** Opening Source data block **

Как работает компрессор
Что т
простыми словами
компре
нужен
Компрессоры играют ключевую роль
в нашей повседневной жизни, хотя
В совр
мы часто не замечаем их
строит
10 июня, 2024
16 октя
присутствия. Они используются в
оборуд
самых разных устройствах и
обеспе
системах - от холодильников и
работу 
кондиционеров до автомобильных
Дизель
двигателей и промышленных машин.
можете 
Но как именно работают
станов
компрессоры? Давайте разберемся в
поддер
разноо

** Closing Source data block **

◆ **Exercise**: The whole of the data must be given again, exactly as shown.

◆ **Result**:
Как работает компрессор
Что т
простыми словами
компре
нужен
Компрессоры играют ключевую роль
в нашей повседневной жизни, хотя
В совр
мы часто не замечаем их
строит
10 июня, 2024
16 октя
присутствия. Они используются в
оборуд
самых разных устройствах и
обеспе
системах - от холодильников и
работу 
кондиционеров до автомобильных
Дизель
двигателей и промышленных машин.
можете 
Но как именно работают
станов
компрессоры? Давайте разберемся в
поддер
разноо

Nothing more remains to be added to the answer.